* Activity:
The expected output is each line in the data below that includes the string "filter".

[Collected data]
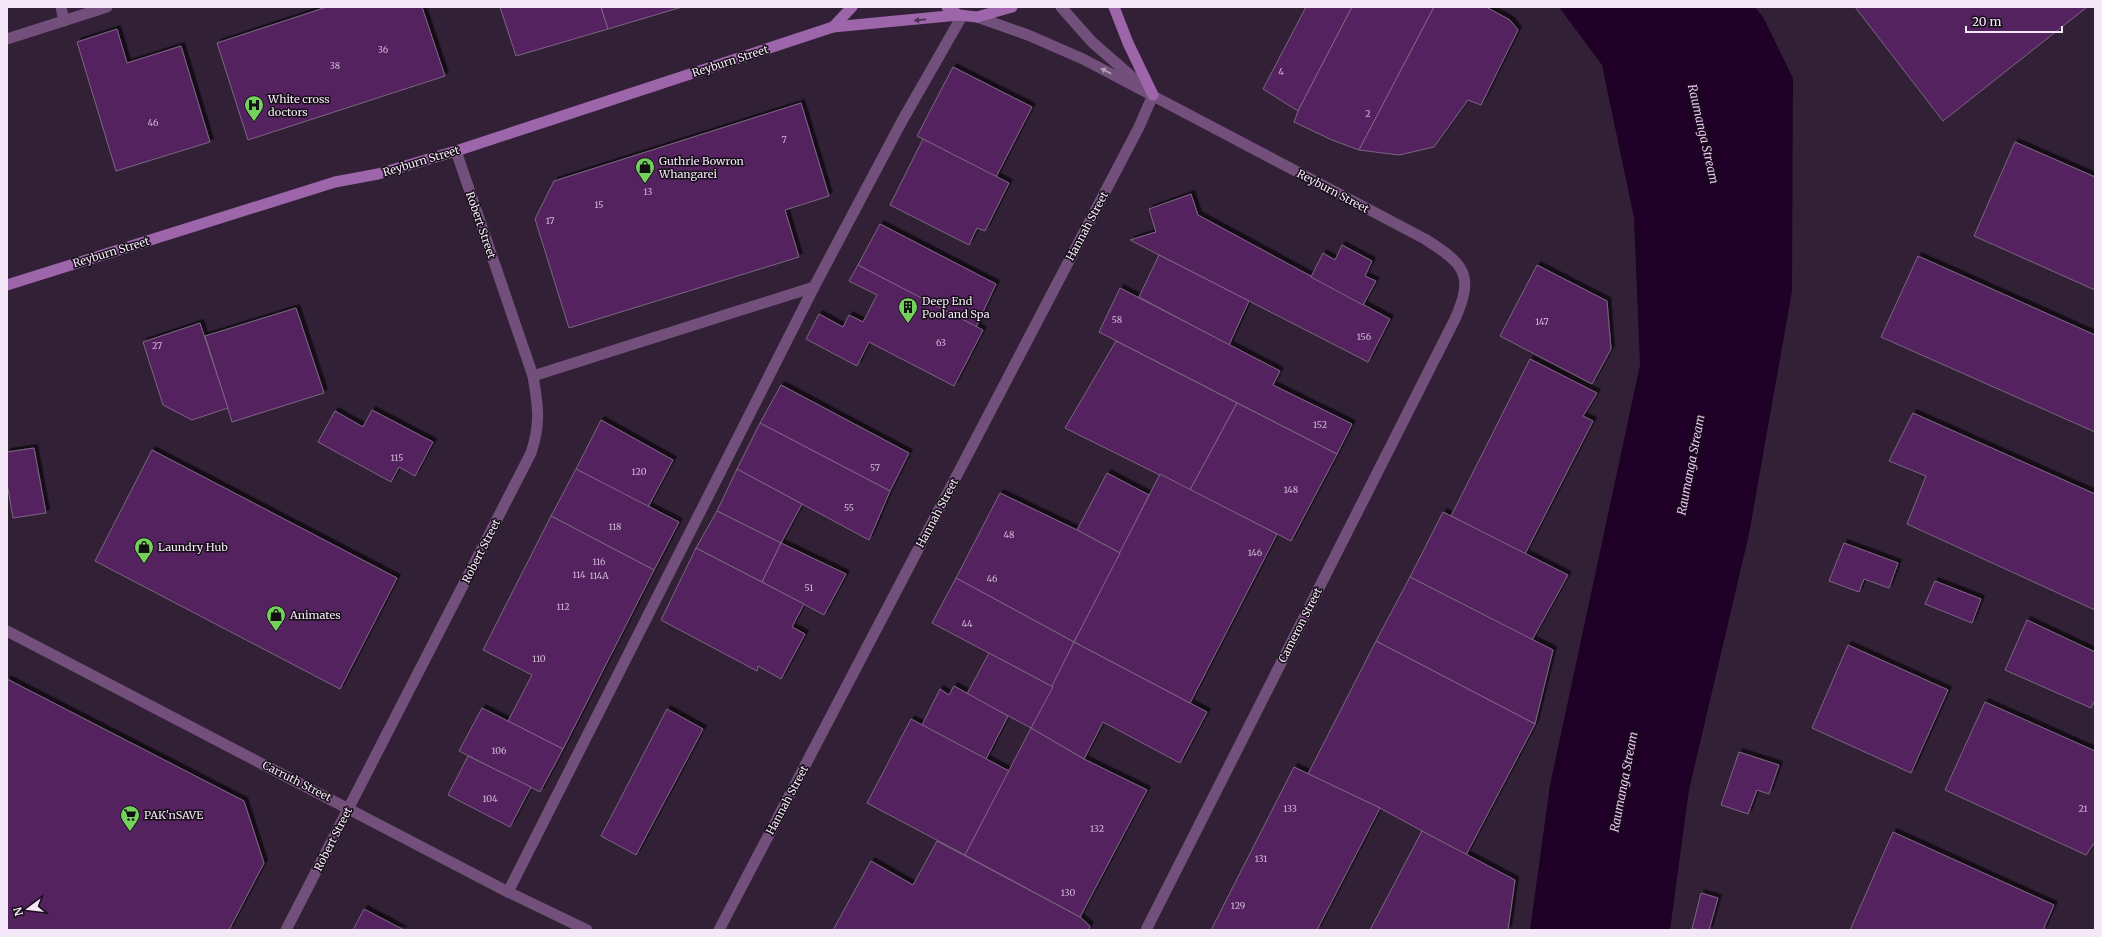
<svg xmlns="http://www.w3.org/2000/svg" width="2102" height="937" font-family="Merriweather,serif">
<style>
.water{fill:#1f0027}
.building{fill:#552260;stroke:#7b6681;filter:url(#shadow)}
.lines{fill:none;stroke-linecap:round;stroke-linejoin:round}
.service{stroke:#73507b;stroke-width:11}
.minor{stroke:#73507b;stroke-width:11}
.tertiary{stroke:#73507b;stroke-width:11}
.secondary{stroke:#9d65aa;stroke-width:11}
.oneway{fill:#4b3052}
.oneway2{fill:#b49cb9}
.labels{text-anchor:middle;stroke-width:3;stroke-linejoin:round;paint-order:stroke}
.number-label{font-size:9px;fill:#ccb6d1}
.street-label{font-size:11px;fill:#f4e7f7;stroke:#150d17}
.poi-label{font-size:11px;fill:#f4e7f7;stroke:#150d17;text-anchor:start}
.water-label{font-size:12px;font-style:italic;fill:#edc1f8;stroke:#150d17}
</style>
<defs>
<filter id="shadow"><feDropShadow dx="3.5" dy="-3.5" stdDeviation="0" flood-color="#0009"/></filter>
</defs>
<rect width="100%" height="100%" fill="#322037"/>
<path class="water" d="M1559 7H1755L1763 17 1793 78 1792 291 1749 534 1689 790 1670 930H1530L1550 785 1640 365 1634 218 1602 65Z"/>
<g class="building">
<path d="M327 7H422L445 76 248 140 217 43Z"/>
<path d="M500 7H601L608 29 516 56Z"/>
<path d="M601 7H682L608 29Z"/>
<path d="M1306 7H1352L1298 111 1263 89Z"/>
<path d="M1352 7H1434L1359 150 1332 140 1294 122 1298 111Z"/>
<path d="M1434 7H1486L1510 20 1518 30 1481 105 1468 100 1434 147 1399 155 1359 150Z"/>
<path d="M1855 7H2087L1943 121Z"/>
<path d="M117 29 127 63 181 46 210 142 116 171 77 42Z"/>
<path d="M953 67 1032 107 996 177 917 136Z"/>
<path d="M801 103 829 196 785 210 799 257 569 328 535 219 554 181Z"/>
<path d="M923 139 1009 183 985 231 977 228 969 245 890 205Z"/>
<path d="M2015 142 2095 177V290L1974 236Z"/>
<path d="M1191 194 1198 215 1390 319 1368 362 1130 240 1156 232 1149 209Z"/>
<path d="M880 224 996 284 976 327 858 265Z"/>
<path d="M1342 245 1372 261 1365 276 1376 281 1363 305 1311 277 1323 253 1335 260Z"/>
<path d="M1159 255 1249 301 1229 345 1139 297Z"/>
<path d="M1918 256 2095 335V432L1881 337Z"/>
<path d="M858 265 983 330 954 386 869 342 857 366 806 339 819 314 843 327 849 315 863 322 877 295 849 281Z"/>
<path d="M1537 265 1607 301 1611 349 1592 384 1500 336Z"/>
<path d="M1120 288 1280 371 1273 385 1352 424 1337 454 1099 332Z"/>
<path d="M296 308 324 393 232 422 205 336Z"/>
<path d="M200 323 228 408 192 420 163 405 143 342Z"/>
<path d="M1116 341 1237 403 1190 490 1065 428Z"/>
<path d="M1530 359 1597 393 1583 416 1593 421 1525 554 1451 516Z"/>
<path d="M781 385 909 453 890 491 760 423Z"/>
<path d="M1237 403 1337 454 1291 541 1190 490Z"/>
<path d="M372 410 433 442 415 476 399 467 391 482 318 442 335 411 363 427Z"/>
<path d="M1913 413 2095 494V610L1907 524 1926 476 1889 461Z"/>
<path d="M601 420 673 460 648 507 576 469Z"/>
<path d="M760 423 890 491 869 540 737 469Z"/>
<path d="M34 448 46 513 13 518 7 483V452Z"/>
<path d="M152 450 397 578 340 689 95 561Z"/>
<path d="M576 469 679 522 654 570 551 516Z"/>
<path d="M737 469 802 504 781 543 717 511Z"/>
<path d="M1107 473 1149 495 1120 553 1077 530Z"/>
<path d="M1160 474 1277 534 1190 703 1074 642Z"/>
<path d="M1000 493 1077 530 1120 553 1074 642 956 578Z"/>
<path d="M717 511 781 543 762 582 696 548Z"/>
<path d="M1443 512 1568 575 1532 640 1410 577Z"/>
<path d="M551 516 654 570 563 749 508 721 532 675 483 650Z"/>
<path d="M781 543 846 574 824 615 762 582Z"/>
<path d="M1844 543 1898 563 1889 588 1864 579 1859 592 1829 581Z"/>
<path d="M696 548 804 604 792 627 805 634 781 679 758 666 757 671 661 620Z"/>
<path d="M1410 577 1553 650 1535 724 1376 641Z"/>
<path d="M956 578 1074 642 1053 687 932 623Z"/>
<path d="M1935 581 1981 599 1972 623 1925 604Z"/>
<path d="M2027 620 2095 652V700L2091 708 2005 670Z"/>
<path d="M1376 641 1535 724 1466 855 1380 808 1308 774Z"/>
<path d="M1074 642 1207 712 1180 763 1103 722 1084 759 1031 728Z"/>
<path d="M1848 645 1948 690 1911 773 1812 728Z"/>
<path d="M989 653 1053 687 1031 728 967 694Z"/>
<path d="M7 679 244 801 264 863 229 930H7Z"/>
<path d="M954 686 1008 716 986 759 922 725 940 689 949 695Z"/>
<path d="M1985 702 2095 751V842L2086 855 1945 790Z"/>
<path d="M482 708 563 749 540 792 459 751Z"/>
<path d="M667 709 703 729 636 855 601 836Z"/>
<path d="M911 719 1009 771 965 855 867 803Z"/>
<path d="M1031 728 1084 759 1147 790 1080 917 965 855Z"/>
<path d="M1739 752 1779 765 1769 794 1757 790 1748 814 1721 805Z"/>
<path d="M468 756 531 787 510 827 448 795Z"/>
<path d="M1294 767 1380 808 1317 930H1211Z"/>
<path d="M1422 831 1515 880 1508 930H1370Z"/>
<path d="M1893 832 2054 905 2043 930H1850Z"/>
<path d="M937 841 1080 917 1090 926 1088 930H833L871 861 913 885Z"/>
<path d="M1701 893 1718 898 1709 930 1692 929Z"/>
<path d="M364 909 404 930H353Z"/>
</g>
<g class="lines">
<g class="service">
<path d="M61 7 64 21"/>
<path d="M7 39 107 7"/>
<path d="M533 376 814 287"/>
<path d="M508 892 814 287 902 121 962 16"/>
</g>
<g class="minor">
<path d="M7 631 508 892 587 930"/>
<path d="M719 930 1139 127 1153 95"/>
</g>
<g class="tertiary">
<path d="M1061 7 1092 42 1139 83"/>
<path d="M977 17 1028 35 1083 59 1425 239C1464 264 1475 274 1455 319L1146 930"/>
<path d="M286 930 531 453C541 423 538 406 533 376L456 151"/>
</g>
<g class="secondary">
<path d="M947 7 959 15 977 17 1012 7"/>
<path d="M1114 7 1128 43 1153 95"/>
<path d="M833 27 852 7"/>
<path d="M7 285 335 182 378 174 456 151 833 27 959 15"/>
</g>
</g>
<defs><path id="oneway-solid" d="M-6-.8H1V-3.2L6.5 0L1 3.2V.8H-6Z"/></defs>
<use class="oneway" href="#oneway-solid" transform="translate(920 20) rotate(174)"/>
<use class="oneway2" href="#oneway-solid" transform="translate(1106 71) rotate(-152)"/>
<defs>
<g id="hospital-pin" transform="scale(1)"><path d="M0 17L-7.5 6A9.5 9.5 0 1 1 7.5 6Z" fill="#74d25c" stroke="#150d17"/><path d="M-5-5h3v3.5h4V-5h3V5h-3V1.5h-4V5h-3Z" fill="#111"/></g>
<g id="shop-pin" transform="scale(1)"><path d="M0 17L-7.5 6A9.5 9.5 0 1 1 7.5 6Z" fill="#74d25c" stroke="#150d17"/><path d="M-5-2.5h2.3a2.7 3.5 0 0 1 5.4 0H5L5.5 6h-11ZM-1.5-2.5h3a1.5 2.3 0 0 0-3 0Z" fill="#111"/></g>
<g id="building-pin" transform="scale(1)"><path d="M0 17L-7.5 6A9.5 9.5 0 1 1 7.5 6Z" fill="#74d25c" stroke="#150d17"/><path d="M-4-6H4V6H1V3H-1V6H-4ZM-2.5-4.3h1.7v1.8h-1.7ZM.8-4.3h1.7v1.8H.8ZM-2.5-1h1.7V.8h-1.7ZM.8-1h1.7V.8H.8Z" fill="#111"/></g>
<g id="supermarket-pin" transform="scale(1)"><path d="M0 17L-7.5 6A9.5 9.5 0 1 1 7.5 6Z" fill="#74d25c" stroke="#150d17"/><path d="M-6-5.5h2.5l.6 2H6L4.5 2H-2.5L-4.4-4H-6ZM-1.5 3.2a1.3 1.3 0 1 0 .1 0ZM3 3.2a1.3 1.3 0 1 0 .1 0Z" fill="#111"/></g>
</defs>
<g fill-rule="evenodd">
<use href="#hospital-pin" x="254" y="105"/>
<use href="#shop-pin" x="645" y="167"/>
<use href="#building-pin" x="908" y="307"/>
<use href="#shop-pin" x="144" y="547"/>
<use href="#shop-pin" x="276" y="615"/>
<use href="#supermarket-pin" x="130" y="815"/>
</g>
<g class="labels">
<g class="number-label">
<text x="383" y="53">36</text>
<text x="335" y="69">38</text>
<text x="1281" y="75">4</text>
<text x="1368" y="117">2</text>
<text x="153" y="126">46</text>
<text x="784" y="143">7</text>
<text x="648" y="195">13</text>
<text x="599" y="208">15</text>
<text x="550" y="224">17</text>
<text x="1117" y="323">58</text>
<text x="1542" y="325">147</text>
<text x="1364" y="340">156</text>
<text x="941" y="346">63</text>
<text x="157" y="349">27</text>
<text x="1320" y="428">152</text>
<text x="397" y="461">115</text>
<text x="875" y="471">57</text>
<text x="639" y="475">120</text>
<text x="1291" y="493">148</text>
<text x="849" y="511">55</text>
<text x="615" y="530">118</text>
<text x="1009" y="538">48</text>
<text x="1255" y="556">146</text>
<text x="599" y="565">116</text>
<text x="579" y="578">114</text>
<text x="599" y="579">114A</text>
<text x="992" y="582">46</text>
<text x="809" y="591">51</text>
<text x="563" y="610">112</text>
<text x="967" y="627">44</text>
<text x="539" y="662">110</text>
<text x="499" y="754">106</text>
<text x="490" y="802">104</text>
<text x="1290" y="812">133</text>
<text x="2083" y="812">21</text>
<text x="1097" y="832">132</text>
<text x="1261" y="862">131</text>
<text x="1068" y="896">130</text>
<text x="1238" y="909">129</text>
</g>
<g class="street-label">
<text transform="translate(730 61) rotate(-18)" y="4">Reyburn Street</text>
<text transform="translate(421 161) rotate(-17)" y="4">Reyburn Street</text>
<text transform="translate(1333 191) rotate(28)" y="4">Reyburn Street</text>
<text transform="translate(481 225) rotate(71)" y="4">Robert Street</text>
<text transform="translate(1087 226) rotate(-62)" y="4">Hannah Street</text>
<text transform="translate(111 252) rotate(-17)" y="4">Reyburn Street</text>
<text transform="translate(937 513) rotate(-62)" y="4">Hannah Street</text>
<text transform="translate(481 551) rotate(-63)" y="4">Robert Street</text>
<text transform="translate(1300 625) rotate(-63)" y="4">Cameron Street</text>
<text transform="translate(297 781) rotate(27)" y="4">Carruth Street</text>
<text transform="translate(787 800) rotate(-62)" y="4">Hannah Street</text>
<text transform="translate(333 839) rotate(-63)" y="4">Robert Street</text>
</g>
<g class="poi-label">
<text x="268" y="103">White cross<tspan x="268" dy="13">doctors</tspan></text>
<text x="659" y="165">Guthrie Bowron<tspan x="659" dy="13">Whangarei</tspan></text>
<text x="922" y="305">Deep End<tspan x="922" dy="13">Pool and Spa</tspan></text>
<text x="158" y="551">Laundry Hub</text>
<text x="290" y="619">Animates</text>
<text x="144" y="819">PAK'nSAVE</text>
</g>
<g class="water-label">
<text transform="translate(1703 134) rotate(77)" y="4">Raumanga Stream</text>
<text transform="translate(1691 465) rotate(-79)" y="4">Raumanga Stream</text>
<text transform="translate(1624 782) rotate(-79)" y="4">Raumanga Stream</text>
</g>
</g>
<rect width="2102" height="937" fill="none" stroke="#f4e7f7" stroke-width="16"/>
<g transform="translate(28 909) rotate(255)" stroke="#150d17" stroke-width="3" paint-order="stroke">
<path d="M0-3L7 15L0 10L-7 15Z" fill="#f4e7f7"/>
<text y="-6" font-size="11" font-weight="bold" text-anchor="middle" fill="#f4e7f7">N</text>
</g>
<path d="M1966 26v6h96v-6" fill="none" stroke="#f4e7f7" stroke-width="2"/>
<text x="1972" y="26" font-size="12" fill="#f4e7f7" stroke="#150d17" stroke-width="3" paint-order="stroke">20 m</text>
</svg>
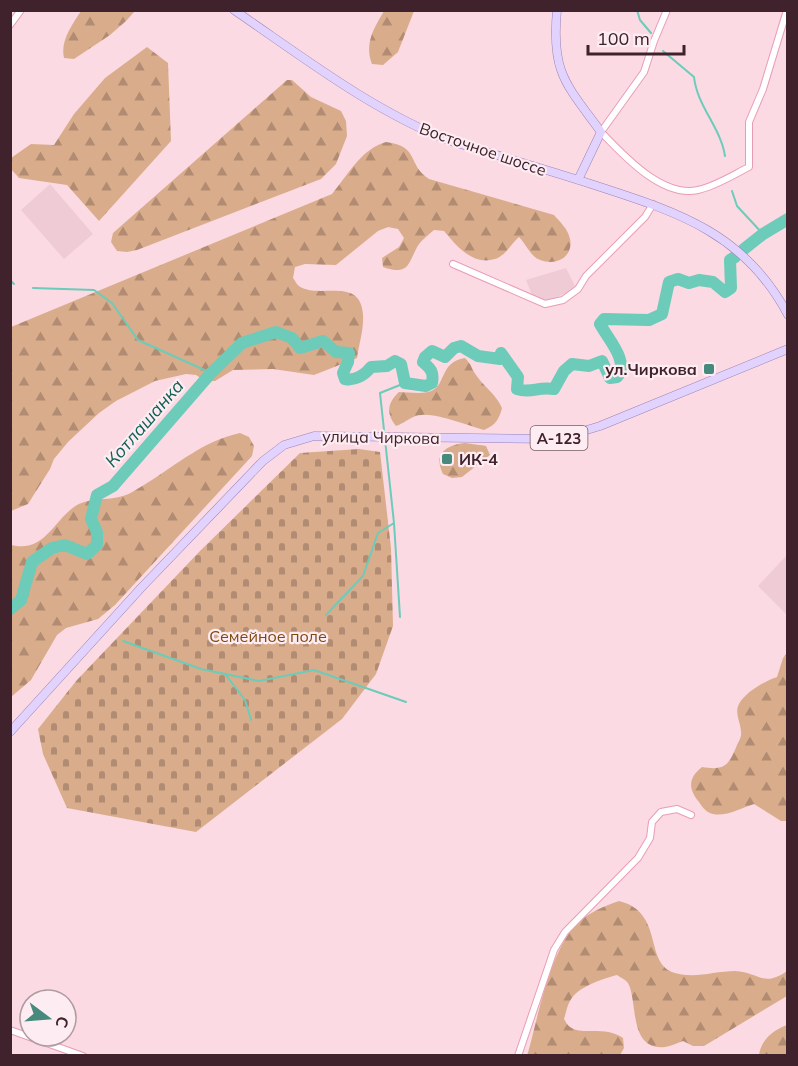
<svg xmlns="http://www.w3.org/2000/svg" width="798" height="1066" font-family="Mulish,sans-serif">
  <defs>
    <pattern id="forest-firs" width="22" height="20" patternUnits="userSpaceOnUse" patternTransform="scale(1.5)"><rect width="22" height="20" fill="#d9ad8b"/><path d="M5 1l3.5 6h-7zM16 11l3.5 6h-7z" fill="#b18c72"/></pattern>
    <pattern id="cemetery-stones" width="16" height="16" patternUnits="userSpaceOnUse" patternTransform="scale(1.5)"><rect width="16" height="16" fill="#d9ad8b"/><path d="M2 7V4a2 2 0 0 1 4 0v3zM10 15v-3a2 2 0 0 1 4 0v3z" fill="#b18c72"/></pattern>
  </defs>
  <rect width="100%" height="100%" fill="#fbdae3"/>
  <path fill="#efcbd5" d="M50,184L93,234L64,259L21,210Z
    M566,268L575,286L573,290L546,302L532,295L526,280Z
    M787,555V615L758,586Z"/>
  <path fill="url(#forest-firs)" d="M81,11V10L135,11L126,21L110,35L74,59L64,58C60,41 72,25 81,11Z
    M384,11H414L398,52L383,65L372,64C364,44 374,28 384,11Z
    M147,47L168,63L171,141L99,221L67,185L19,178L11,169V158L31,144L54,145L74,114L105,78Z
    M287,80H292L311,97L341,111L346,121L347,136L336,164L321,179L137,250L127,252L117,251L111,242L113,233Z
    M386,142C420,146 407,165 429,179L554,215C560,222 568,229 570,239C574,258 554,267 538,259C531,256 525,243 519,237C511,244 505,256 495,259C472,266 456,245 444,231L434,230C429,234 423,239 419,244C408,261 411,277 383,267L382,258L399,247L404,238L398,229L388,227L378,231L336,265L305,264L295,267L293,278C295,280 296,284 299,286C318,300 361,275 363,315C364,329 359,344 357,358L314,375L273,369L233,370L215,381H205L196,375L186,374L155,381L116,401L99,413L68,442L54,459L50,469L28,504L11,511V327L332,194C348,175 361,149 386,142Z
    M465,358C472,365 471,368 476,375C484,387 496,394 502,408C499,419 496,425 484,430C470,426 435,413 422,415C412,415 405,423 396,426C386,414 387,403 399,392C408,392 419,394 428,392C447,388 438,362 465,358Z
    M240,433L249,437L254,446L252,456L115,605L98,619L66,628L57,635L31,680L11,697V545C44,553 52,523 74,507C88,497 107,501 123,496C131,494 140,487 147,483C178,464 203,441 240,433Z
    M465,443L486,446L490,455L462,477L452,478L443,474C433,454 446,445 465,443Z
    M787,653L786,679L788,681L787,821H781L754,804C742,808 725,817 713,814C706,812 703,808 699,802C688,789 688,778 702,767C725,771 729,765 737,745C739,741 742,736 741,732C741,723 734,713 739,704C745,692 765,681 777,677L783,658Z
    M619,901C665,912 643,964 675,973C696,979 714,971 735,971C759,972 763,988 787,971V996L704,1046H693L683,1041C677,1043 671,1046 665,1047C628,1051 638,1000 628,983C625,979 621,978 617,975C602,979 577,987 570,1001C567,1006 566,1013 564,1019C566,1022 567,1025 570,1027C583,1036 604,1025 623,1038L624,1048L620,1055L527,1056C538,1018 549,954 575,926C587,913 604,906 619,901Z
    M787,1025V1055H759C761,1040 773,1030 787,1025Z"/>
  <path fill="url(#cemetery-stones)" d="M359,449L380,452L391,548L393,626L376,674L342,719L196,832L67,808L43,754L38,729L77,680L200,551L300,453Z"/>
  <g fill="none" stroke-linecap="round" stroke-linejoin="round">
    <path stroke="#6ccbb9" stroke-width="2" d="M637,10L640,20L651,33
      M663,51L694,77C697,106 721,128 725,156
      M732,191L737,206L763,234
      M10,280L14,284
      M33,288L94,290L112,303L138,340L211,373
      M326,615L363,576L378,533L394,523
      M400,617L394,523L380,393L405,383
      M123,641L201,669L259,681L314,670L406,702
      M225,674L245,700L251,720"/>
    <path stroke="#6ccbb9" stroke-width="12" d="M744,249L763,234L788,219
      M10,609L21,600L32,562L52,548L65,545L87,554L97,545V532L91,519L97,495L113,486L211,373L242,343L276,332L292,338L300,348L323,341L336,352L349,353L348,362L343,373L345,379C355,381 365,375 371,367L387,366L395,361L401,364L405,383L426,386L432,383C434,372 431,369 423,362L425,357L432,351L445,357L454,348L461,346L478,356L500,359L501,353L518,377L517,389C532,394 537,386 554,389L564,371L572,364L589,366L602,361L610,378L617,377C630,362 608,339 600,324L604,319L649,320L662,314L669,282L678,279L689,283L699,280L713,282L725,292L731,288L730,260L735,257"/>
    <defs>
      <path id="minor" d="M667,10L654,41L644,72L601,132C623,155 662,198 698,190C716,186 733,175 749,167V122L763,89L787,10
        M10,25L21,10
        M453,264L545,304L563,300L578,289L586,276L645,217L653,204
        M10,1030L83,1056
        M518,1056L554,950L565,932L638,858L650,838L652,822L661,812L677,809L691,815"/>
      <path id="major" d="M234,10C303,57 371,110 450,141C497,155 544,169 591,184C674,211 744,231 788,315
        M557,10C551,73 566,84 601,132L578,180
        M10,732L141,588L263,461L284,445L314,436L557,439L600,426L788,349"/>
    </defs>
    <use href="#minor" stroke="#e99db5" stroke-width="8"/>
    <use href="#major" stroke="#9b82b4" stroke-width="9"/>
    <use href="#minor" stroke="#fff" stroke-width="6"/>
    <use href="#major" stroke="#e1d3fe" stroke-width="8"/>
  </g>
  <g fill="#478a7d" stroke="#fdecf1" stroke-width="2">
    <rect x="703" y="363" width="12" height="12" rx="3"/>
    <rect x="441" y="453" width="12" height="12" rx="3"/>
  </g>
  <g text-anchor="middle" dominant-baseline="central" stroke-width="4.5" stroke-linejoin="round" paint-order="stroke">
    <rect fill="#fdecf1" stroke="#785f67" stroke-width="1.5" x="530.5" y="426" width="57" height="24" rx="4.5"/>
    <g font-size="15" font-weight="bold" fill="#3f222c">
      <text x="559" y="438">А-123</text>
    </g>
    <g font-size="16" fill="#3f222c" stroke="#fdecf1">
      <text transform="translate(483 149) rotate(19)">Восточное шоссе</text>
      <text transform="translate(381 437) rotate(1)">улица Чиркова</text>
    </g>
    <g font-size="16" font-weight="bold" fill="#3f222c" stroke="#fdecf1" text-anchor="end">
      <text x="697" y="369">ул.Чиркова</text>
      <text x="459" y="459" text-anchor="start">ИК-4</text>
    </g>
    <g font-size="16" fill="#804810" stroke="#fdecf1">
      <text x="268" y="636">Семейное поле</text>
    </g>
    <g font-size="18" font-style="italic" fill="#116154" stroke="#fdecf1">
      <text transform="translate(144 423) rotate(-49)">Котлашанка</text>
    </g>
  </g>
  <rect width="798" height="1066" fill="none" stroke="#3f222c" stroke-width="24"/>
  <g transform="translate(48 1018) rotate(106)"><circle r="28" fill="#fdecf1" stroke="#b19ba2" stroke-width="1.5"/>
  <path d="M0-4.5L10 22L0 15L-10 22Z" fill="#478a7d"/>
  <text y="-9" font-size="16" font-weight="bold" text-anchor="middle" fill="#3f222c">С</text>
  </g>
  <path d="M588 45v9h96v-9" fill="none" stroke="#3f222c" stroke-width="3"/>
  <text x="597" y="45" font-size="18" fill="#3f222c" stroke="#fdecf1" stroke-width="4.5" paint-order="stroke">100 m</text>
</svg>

* Task answer:
.building{fill:#552260;stroke:#7b6681;filter:url(#shadow)}
<filter id="shadow"><feDropShadow dx="3.5" dy="-3.5" stdDeviation="0" flood-color="#0009"/></filter>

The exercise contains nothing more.